Já tivemos em outras ocasiões a oportunidade de tratar do tema a partir da teoria do indigenato, da escolha dos Constituintes pelo direito originário, da imutabilidade do art. 231 da Constituição Federal em razão da consagração de direitos fundamentais como cláusulas pétreas, ou seja, cláusulas, como o art. 231, que não estão sujeitas à vontade de legisladores ordinários.
Para o Poder Constituinte, de 1987/88, foi consagrado como direito fundante do nosso país, verdadeira cláusula pétrea, o art. 231 da Constituição Federal: "São reconhecidos aos índios sua organização social, costumes, línguas, crenças e tradições, e os direitos originários sobre as terras que tradicionalmente ocupam, competindo à União demarcá-las, proteger e fazer respeitar todos os seus bens. (...)"

## Tarefa proposta
Indique se cada afirmação concorda com o texto sobre o art. 231, respondendo sim ou não e citando literalmente as palavras do texto que decidem: (a) o art. 231 é apresentado como cláusula pétrea; (b) cabe aos estados demarcar as terras indígenas; (c) o Poder Constituinte mencionado é o de 1987/88. Os registros não guardam relação com o texto de origem.

Entradas de dados armazenadas
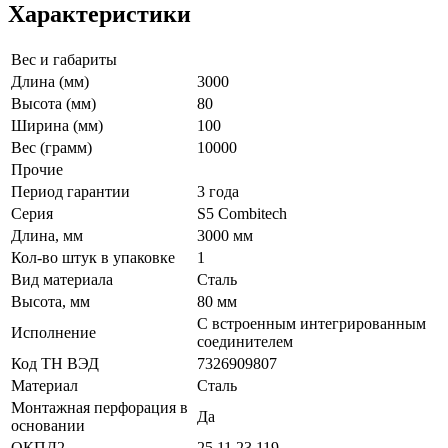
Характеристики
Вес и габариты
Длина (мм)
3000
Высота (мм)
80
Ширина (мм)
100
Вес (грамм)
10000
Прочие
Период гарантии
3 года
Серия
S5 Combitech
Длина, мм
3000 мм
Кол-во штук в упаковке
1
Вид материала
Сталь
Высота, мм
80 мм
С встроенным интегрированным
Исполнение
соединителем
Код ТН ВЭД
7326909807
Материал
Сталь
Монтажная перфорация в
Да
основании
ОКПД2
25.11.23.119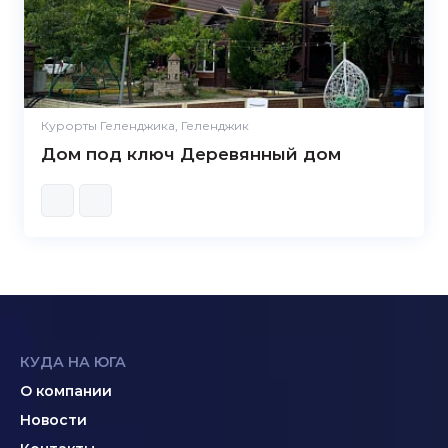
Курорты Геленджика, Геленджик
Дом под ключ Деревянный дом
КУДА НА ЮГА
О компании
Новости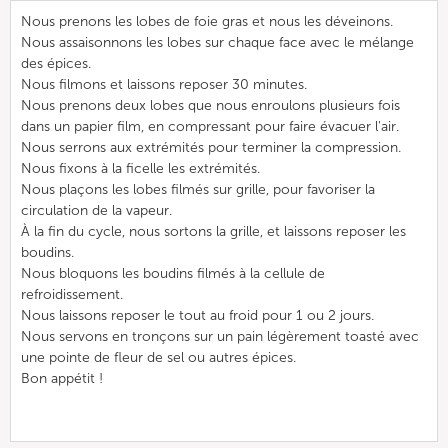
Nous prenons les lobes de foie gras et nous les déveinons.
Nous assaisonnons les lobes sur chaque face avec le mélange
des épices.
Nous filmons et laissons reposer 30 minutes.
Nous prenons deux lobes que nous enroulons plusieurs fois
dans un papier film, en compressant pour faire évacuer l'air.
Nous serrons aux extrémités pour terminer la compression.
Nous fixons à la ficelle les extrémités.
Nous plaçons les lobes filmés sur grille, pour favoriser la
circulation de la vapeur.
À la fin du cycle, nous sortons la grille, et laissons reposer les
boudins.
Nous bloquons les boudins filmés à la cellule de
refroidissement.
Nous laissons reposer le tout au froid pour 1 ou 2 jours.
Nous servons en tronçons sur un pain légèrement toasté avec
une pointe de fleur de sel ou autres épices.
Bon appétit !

==

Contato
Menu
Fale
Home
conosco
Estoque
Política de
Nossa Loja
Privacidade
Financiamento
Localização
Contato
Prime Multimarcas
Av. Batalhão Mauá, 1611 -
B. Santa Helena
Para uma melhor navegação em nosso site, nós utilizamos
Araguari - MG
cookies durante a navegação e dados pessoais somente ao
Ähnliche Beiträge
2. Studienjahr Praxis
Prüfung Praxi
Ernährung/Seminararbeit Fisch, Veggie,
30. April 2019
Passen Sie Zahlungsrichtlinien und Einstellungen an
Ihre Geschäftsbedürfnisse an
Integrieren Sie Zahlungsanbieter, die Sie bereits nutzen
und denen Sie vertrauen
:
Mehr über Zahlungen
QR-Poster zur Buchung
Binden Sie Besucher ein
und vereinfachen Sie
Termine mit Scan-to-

...

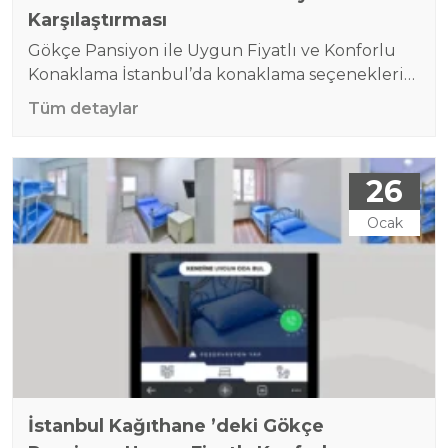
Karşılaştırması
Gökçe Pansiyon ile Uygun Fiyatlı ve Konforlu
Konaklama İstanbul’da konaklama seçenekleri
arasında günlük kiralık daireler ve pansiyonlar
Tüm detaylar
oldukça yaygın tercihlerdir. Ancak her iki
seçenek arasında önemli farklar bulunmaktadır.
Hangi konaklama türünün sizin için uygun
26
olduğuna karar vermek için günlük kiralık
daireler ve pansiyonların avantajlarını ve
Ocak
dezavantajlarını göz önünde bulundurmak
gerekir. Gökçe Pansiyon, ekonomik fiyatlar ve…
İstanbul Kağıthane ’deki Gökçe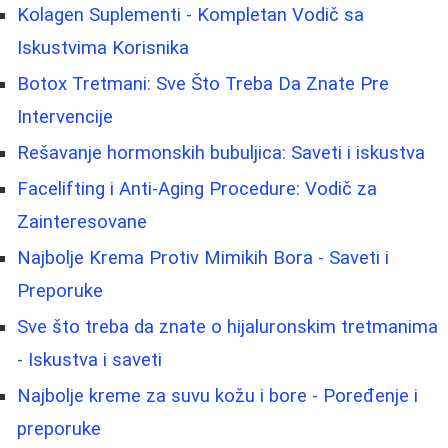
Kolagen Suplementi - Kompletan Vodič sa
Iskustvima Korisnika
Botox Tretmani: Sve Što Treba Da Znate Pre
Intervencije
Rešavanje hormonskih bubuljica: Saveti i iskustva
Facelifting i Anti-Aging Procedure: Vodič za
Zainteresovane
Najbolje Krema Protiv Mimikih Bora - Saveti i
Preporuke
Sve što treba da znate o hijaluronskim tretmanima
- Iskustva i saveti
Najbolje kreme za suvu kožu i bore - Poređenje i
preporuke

## Resposta
(a) Sim: "verdadeira cláusula pétrea, o art. 231 da Constituição Federal".
(b) Não: "competindo à União demarcá-las".
(c) Sim: "Para o Poder Constituinte, de 1987/88".